Data Engineering Process

Creating data pipelines is the backbone of any business intelligence or data analytics project. In this part of the process, the goal is to combine data from different sources and ensure it stays updated for downstream tools. This is actually the part I enjoy the most, finding clean solutions to messy problems and designing ETL processes that are simple, maintainable, and efficient.

  • Efficient Pipelines: Building ETL automations, generally using Python and Bash, that are easy to read, understand, and modify. Avoiding over-engineering as, most of the time, simple tools get the job done best.
  • Using the Right Tools: Sticking to Python and SQL whenever possible has proven to be the most effective approach.

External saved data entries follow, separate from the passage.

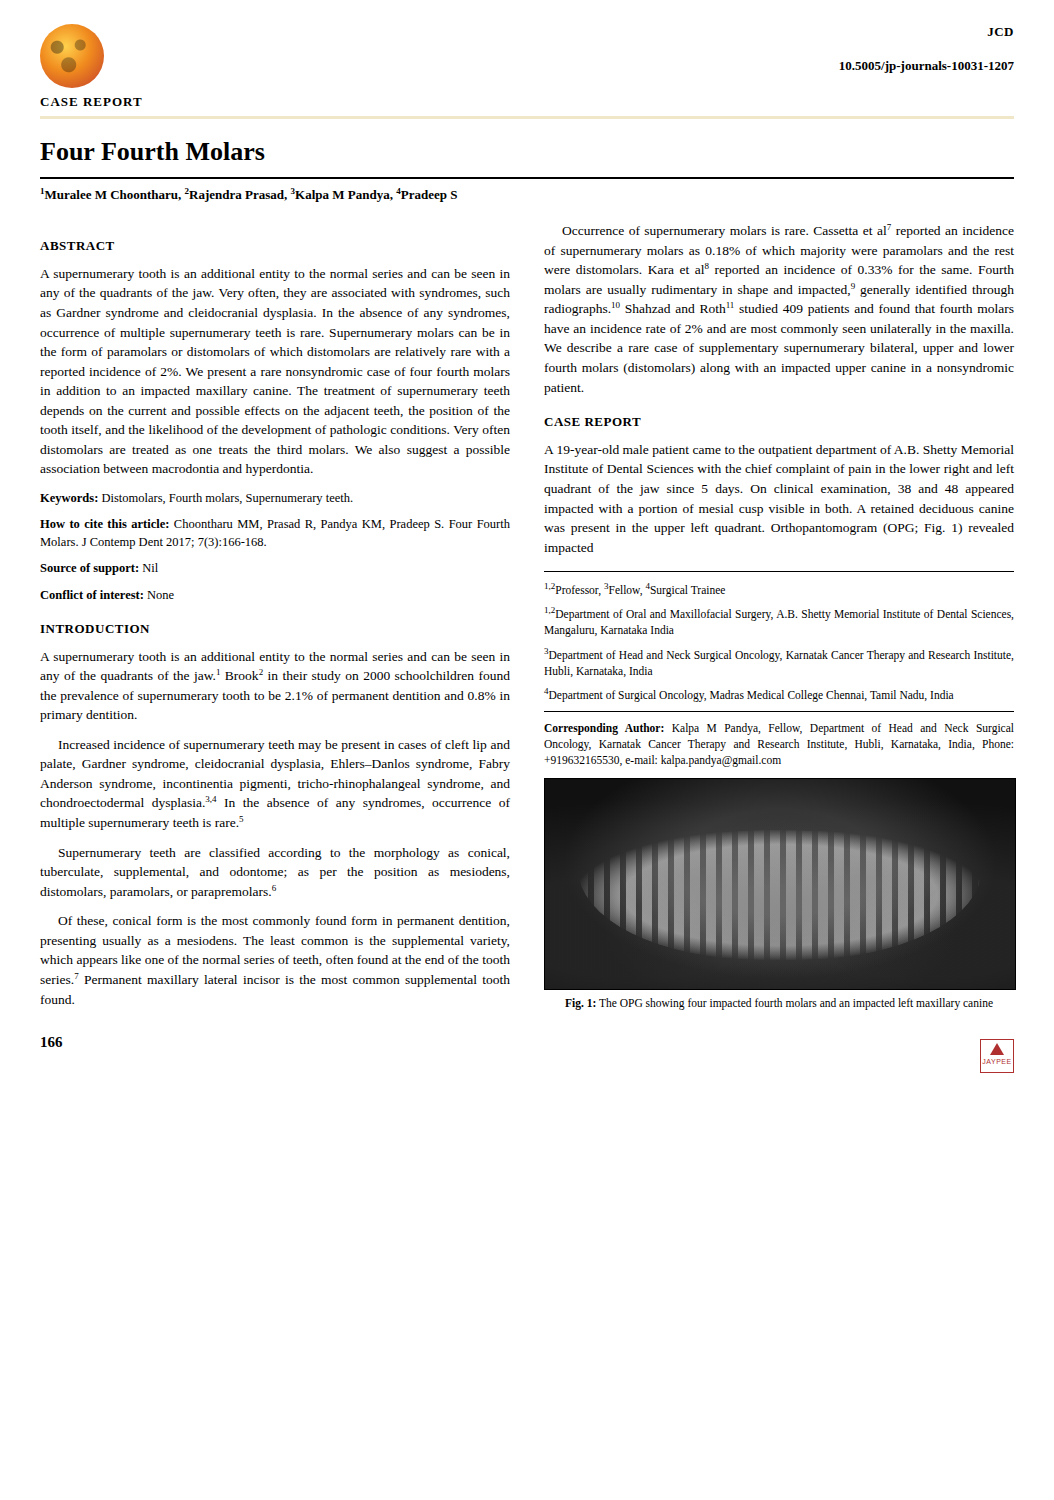JCD
10.5005/jp-journals-10031-1207
CASE REPORT
Four Fourth Molars
1Muralee M Choontharu, 2Rajendra Prasad, 3Kalpa M Pandya, 4Pradeep S
ABSTRACT
A supernumerary tooth is an additional entity to the normal series and can be seen in any of the quadrants of the jaw. Very often, they are associated with syndromes, such as Gardner syndrome and cleidocranial dysplasia. In the absence of any syndromes, occurrence of multiple supernumerary teeth is rare. Supernumerary molars can be in the form of paramolars or distomolars of which distomolars are relatively rare with a reported incidence of 2%. We present a rare nonsyndromic case of four fourth molars in addition to an impacted maxillary canine. The treatment of supernumerary teeth depends on the current and possible effects on the adjacent teeth, the position of the tooth itself, and the likelihood of the development of pathologic conditions. Very often distomolars are treated as one treats the third molars. We also suggest a possible association between macrodontia and hyperdontia.
Keywords: Distomolars, Fourth molars, Supernumerary teeth.
How to cite this article: Choontharu MM, Prasad R, Pandya KM, Pradeep S. Four Fourth Molars. J Contemp Dent 2017; 7(3):166-168.
Source of support: Nil
Conflict of interest: None
INTRODUCTION
A supernumerary tooth is an additional entity to the normal series and can be seen in any of the quadrants of the jaw.1 Brook2 in their study on 2000 schoolchildren found the prevalence of supernumerary tooth to be 2.1% of permanent dentition and 0.8% in primary dentition.
Increased incidence of supernumerary teeth may be present in cases of cleft lip and palate, Gardner syndrome, cleidocranial dysplasia, Ehlers–Danlos syndrome, Fabry Anderson syndrome, incontinentia pigmenti, tricho-rhinophalangeal syndrome, and chondroectodermal dysplasia.3,4 In the absence of any syndromes, occurrence of multiple supernumerary teeth is rare.5
Supernumerary teeth are classified according to the morphology as conical, tuberculate, supplemental, and odontome; as per the position as mesiodens, distomolars, paramolars, or parapremolars.6
Of these, conical form is the most commonly found form in permanent dentition, presenting usually as a mesiodens. The least common is the supplemental variety, which appears like one of the normal series of teeth, often found at the end of the tooth series.7 Permanent maxillary lateral incisor is the most common supplemental tooth found.
Occurrence of supernumerary molars is rare. Cassetta et al7 reported an incidence of supernumerary molars as 0.18% of which majority were paramolars and the rest were distomolars. Kara et al8 reported an incidence of 0.33% for the same. Fourth molars are usually rudimentary in shape and impacted,9 generally identified through radiographs.10 Shahzad and Roth11 studied 409 patients and found that fourth molars have an incidence rate of 2% and are most commonly seen unilaterally in the maxilla. We describe a rare case of supplementary supernumerary bilateral, upper and lower fourth molars (distomolars) along with an impacted upper canine in a nonsyndromic patient.
CASE REPORT
A 19-year-old male patient came to the outpatient department of A.B. Shetty Memorial Institute of Dental Sciences with the chief complaint of pain in the lower right and left quadrant of the jaw since 5 days. On clinical examination, 38 and 48 appeared impacted with a portion of mesial cusp visible in both. A retained deciduous canine was present in the upper left quadrant. Orthopantomogram (OPG; Fig. 1) revealed impacted
1,2Professor, 3Fellow, 4Surgical Trainee
1,2Department of Oral and Maxillofacial Surgery, A.B. Shetty Memorial Institute of Dental Sciences, Mangaluru, Karnataka India
3Department of Head and Neck Surgical Oncology, Karnatak Cancer Therapy and Research Institute, Hubli, Karnataka, India
4Department of Surgical Oncology, Madras Medical College Chennai, Tamil Nadu, India
Corresponding Author: Kalpa M Pandya, Fellow, Department of Head and Neck Surgical Oncology, Karnatak Cancer Therapy and Research Institute, Hubli, Karnataka, India, Phone: +919632165530, e-mail: kalpa.pandya@gmail.com
Fig. 1: The OPG showing four impacted fourth molars and an impacted left maxillary canine
166
JAYPEE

It improves readability, simplifies debugging, and makes onboarding new people much easier.
  • ELT vs ETL: I strongly believe that ELT is usually the best approach, especially for small and medium businesses (SMEs) where data volumes aren't massive. Loading raw data into a centralized data lake first, then transforming it with tools like dbt, makes development faster and keeps pipelines easier to maintain.
  • Testing and Monitoring: Centralizing logging, testing, and monitoring ensures that pipelines are reliable and easy to manage. Having structured logging and automated checks in place makes it easier to catch issues early and track performance over time.

Tech Stack

My approach to data engineering is focused around using technologies that are flexible and commonplace, avoiding vendor lock-in whenever possible. I use tools which are simple, but powerful, ensuring that pipelines are easy to understand, debug and maintain.

  • Data Orchestration: Primarily use Dagster to manage and schedule workflows. Similarly to Apache Airflow, which I've used in the past, everything is based on Python scripting.
  • ELT & Data Processing: Heavy use of Python (pandas, DuckDB) for transforming, cleaning and integrating data across multiple sources. Vast experience with dbt (data build tool) to automate transformations within the data warehouse.
  • Database & Storage: Extensive work with PostgreSQL and MySQL for structured data storage. Comfortable with cloud-based storage solutions, including S3 for object storage, DynamoDB for NoSQL, and EFS for shared filesystem storage.
  • Containerization & Deployment: Years of experience deploying my data engineering solutions in Docker containers on self-hosted VPS. Familiar with deploying on cloud platforms and managed services.
  • Monitoring & Logging: Experienced both with self-hosted monitoring solutions (Grafana, Prometheus, Loki) and cloud-based solutions (AWS CloudWatch). Comfortable setting up alerting mechanisms and health checks to proactively monitor pipeline performance and system stability.